--- PETIKAN TEKS ---
┏━━
Tema: Peningkatan Produktivitas Mahasiswa Indonesia di Mesir
Karya: Sayyida Aisyah Zahira
I. Pendahuluan
Mesir telah lama menjadi tujuan utama
para pelajar Indonesia Muslim untuk menimba ilmu khususnya di bidang keislaman
dan ilmu sosial. Bagaimana tidak, di dalamnya ada Al-Azhar, mercusuar ilmu
islam tertua di dunia yang menjadi kiblat seluruh pelajar di dunia. Berawal
dari satu orang, kini ada ribuan mahasiswa Indonesia yang studi dan menetap di
negeri ini, membawa harapan keluarga dan bangsa untuk kembali sebagai
intelektual yang bermanfaat. Setiap orang tertuntut untuk memanfaatkan waktu
untuk menghasilkan sesuatu yang bermakna.
Jejak produktivitas mahasiswa
Indonesia di Al-Azhar sudah muncul sejak beratus-ratus tahun yang lalu. Pada
tahun 1850 Abdul Manan Dipomenggolo memulai studinya di sana. Lalu pada tahun
1918, Janan Thaib menjadi alumni pertama Indonesia yang menyelesaikan gelar
tertinggi al-'Alamiyyah dari universitas ternama ini. Hal ini menegaskan
bahwa produktivitas dan jejak ilmiah mahasiswa Indonesia bukanlah sesuatu yang
baru, melainkan tradisi baik yang sudah berakar dari lama, juga membuktikan
bahwa durabilitas dan konsistensi pelajar Muslim Indonesia di Mesir sudah ada
sejak abad ke-19.
┗━━
--- TUGAS LATIHAN A ---
Jawablah pertanyaan berikut berdasarkan petikan tentang mahasiswa Indonesia di Mesir.
(i) Lembaga apa yang disebut sebagai mercusuar ilmu islam tertua di dunia?
(ii) Pada tahun berapa Abdul Manan Dipomenggolo memulai studinya di Al-Azhar?
(iii) Siapa alumni pertama Indonesia yang menyelesaikan gelar tertinggi al-'Alamiyyah, dan pada tahun berapa?

--- DAFTAR BARIS ---
┏━━
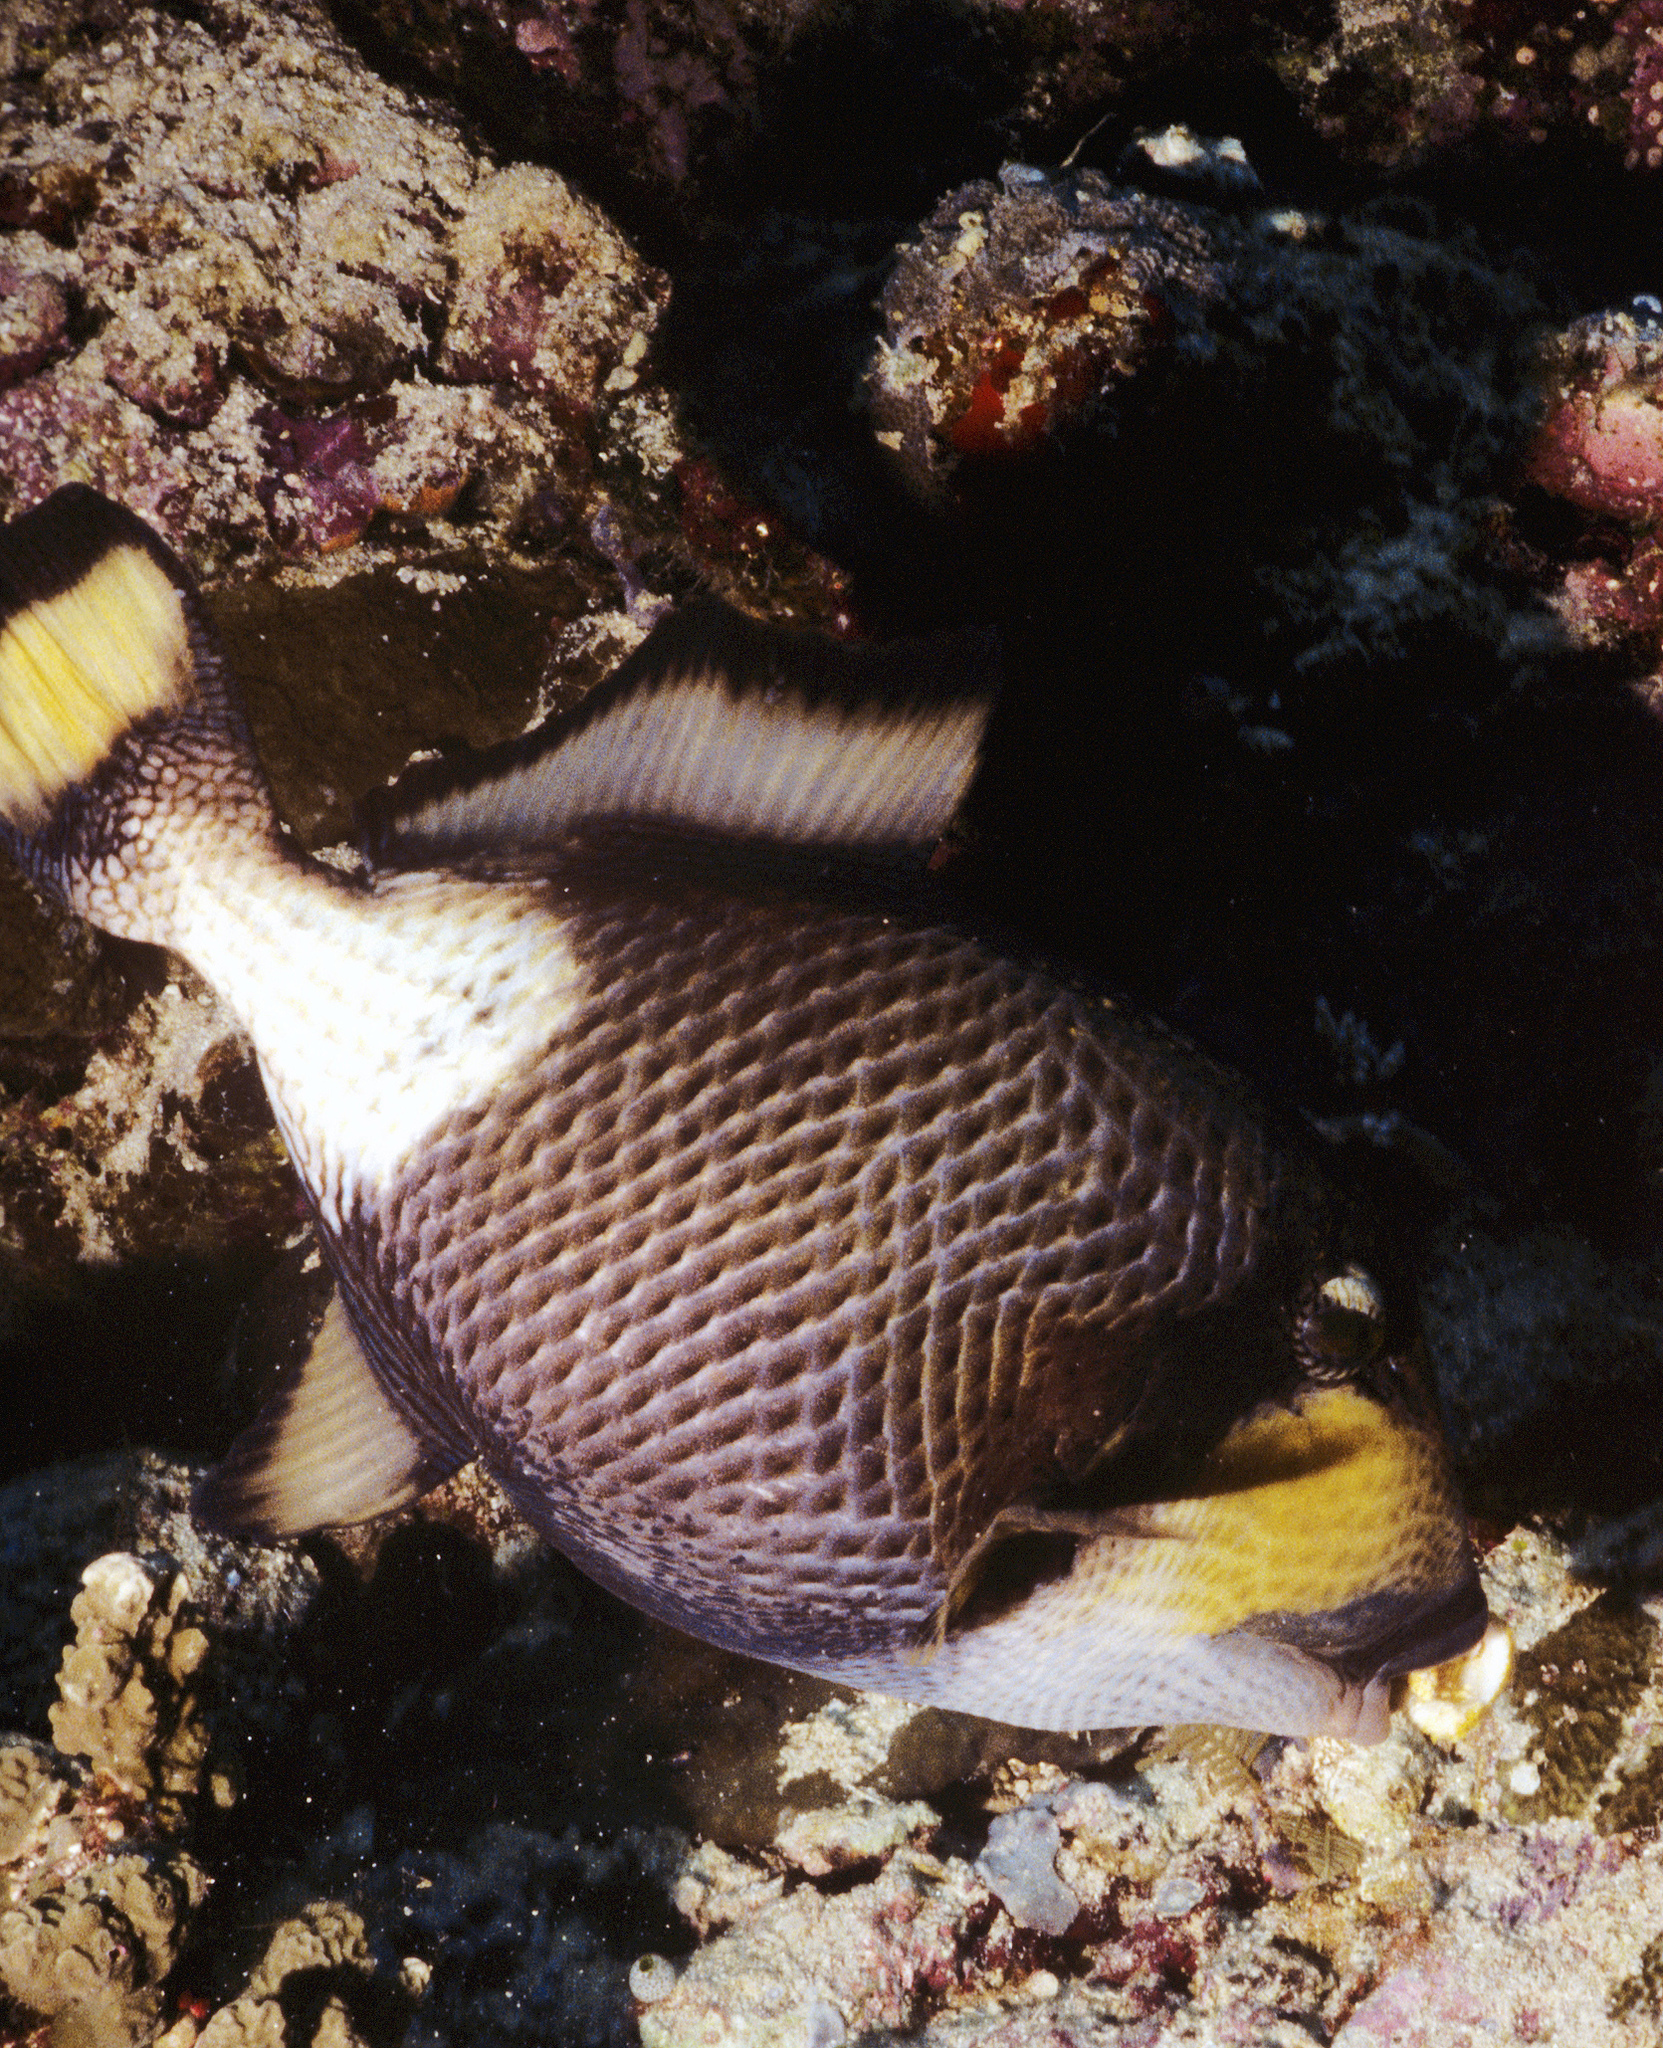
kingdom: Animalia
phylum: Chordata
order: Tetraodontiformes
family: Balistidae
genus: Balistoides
┗━━
┏━━
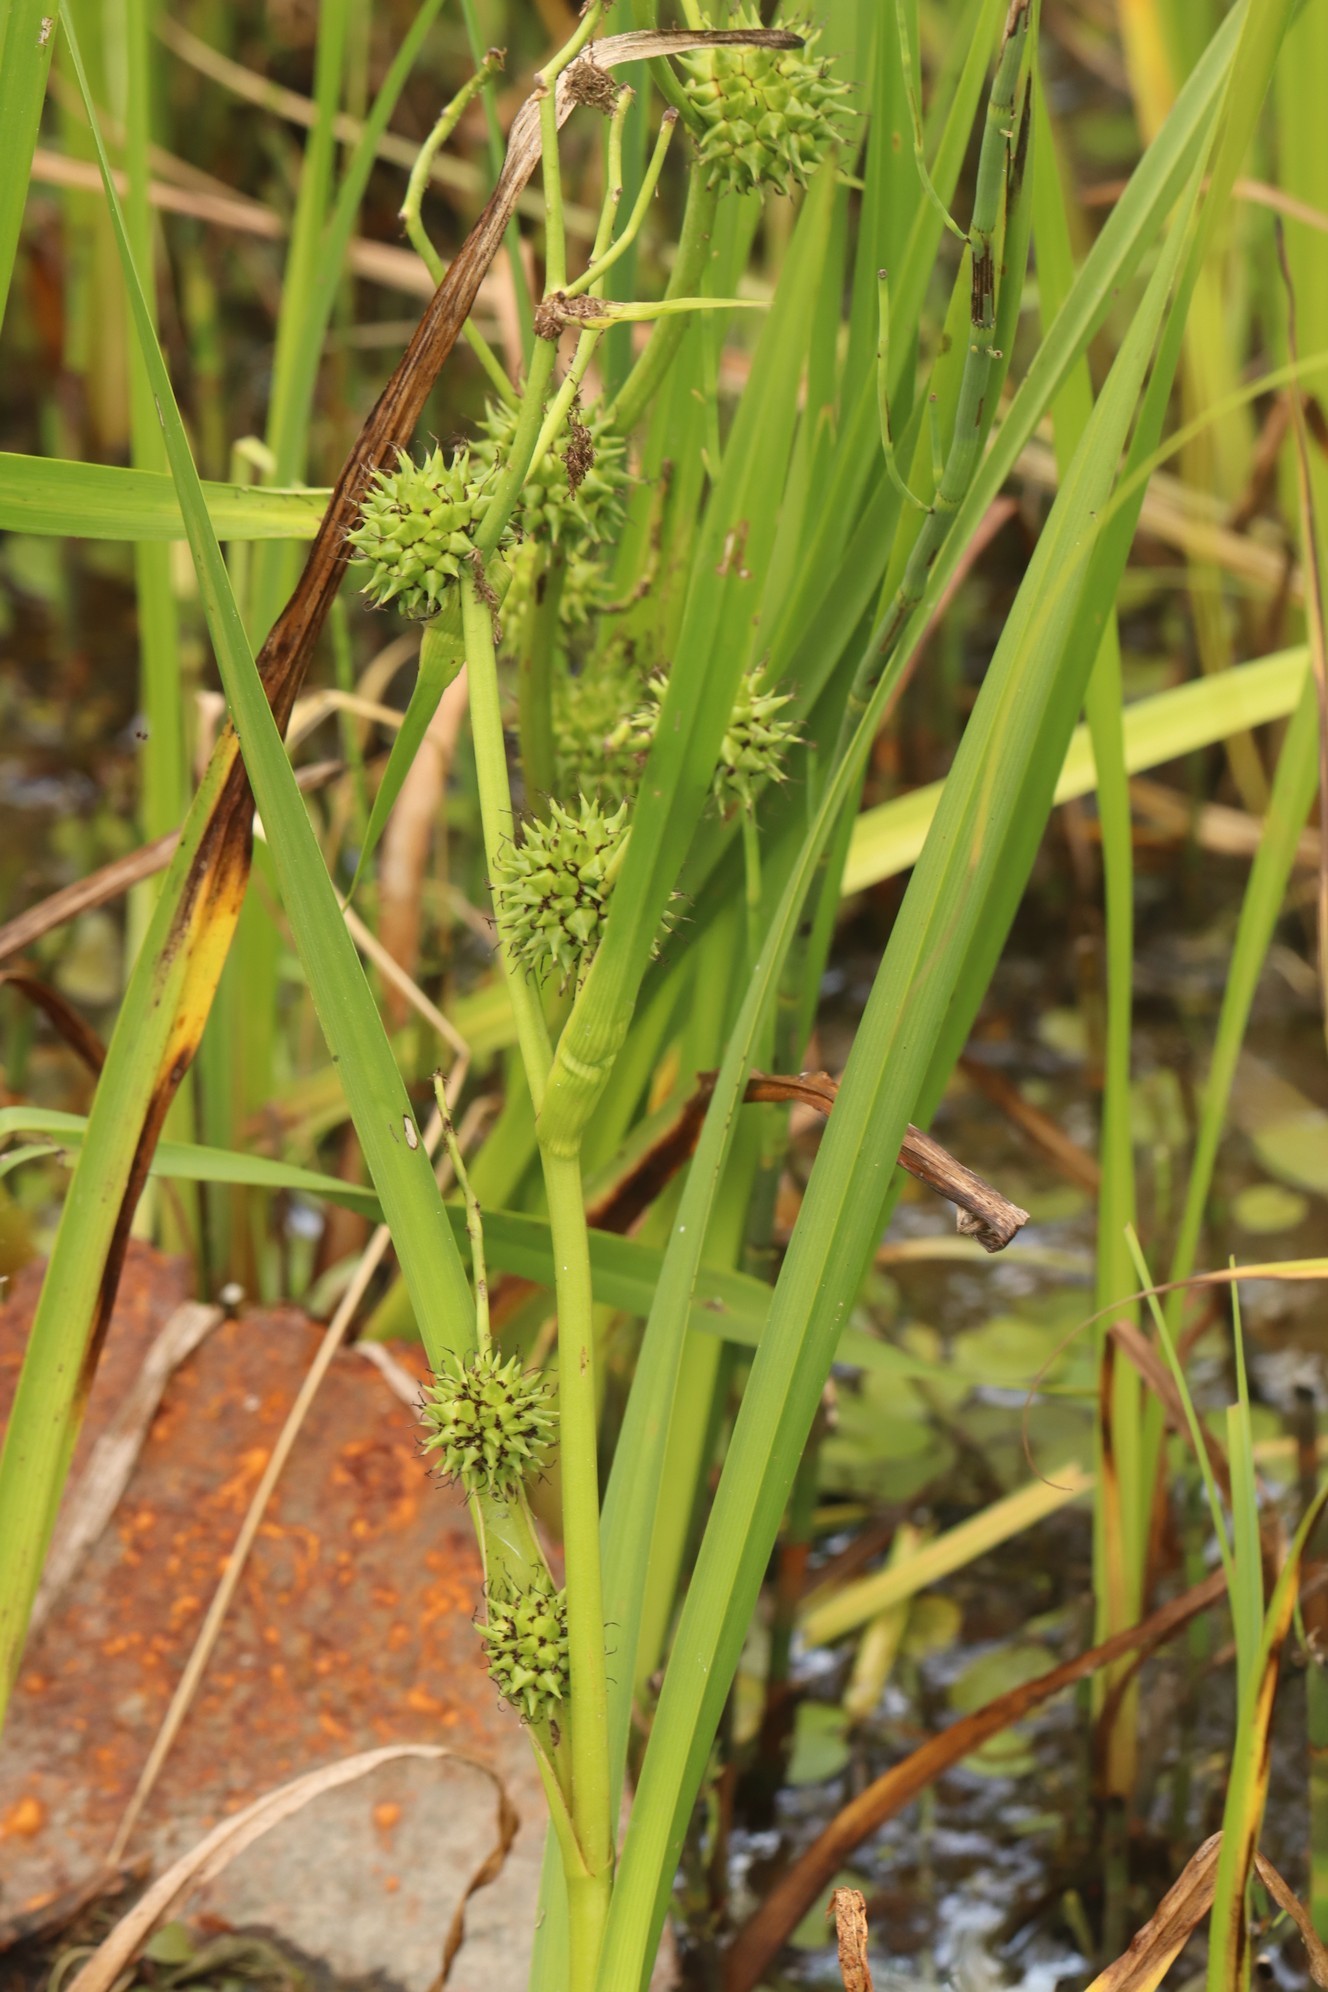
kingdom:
┗━━
┏━━
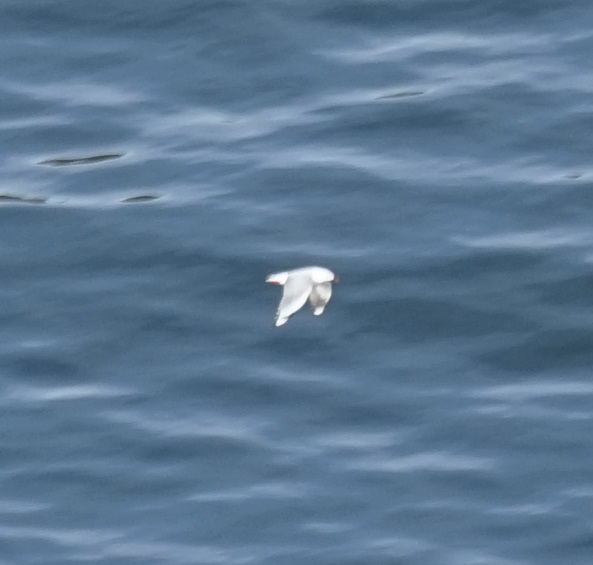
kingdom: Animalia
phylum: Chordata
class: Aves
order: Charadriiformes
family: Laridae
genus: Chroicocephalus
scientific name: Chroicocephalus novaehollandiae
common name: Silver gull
┗━━
--- TUGAS LATIHAN B ---
Salin kembali tanpa perubahan sebagian baris di atas, bukan isi petikan. Mulailah dari baris yang memuat "class: Aves" dan lanjutkan sampai baris yang memuat "common name: Silver gull", dengan kedua baris itu ikut disalin.

--- HASIL AKHIR A ---
(i) Al-Azhar.
(ii) Tahun 1850.
(iii) Janan Thaib, pada tahun 1918.

--- HASIL AKHIR B ---
class: Aves
order: Charadriiformes
family: Laridae
genus: Chroicocephalus
scientific name: Chroicocephalus novaehollandiae
common name: Silver gull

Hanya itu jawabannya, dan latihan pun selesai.